--- What the exercise asks ---
Could you repeat every record below exactly as written?

--- Document layout analysis data ---

•••••

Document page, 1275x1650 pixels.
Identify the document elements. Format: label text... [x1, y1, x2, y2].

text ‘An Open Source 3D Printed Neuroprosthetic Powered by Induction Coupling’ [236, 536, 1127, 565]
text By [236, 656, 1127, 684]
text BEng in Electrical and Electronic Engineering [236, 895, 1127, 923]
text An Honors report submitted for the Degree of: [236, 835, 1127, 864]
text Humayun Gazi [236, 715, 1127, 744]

•••••

--- Finished exercise ---
Document page, 1275x1650 pixels.
Identify the document elements. Format: label text... [x1, y1, x2, y2].

text ‘An Open Source 3D Printed Neuroprosthetic Powered by Induction Coupling’ [236, 536, 1127, 565]
text By [236, 656, 1127, 684]
text BEng in Electrical and Electronic Engineering [236, 895, 1127, 923]
text An Honors report submitted for the Degree of: [236, 835, 1127, 864]
text Humayun Gazi [236, 715, 1127, 744]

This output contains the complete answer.